• **TEXTAUSZUG**
November 16, 2011 um 7:31 am
…und dann kippt der Bio-Milch-Markt wieder dorthin zurück, wo er bis vor kurzem war: In die Überproduktion. Ich erinnere daran, dass noch vor nicht allzu langer Zeit ein Drittel der Bio-Industriemilch in den konventionellen Kanal ging. Und ich erinnere auch daran, dass die aktuell eher knappe Marktlage bei Bio-Milch auch daher kommt, dass viele Bio-Milchbauern wieder auf konventionelle Milchproduktion umgestiegen sind.
Das Lied des Markts haben wir jetzt dann auch mal gehört. Von Markt kann man bei den aktuellen Verhältnissen vielleicht noch sprechen, sicher aber nicht vom „Freien Markt“. Und von der liberalen Theorie her ist der „Freie Markt“ das ideal und nicht der Wild-West-Markt wie er im Moment herrscht.
Frei ist der Markt schon deshalb nicht, weil elementare Voraussetzungen dazu nicht erfüllt sind. In einem wirklich freien Markt darf kein Marktakteur Einfluss auf die gesamte produzierte Menge oder den Marktpreis haben. Fakt ist aber, dass die Molkereien in den Verträgen mit den Produzentenorganisationen noch grössere Mengen anfordern, als diese überhaupt zu produzieren in der Lage sind. Und dies trotz schon offensichtlicher Überproduktion.
Fazit: Ich mag das pseudoliberale Geschwätz nicht mehr hören. Ich bin auch für einen Markt, aber für einen Freien. Und damit der Freie Markt funktionieren kann, braucht es einen Eingriff des Staates, um allen Akteuren – auch den Bauern – gleichlange Spiesse in diesem Markt zu verschaffen. Ja, es ist so: Es braucht den Staat, damit der Markt endlich funktionieren kannn. Alles andere ist Dummschwätzerei.

• **AUFGABE**
Geben Sie aus dem Auszug zum Bio-Milch-Markt alles von „Das Lied des“ bis hinunter zu „schon offensichtlicher Überproduktion.“ wortgetreu wieder. Die anschließenden Zeilen haben hierfür keine Bedeutung.

• **DATENSÄTZE**
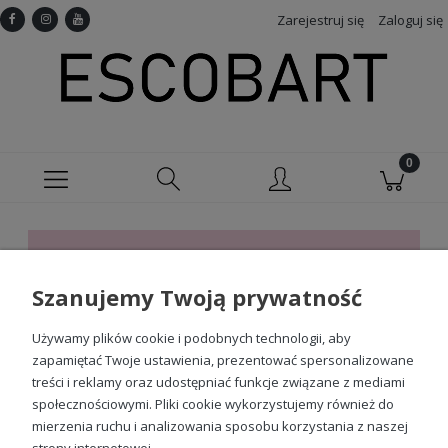
Zarejestruj się
Zaloguj się
Ten produkt jest niedostępny.
Szanujemy Twoją prywatność
Sprawdź nasze social media
Używamy plików cookie i podobnych technologii, aby
zapamiętać Twoje ustawienia, prezentować spersonalizowane
treści i reklamy oraz udostępniać funkcje związane z mediami
społecznościowymi. Pliki cookie wykorzystujemy również do
mierzenia ruchu i analizowania sposobu korzystania z naszej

• **LÖSUNG**
Das Lied des Markts haben wir jetzt dann auch mal gehört. Von Markt kann man bei den aktuellen Verhältnissen vielleicht noch sprechen, sicher aber nicht vom „Freien Markt“. Und von der liberalen Theorie her ist der „Freie Markt“ das ideal und nicht der Wild-West-Markt wie er im Moment herrscht.
Frei ist der Markt schon deshalb nicht, weil elementare Voraussetzungen dazu nicht erfüllt sind. In einem wirklich freien Markt darf kein Marktakteur Einfluss auf die gesamte produzierte Menge oder den Marktpreis haben. Fakt ist aber, dass die Molkereien in den Verträgen mit den Produzentenorganisationen noch grössere Mengen anfordern, als diese überhaupt zu produzieren in der Lage sind. Und dies trotz schon offensichtlicher Überproduktion.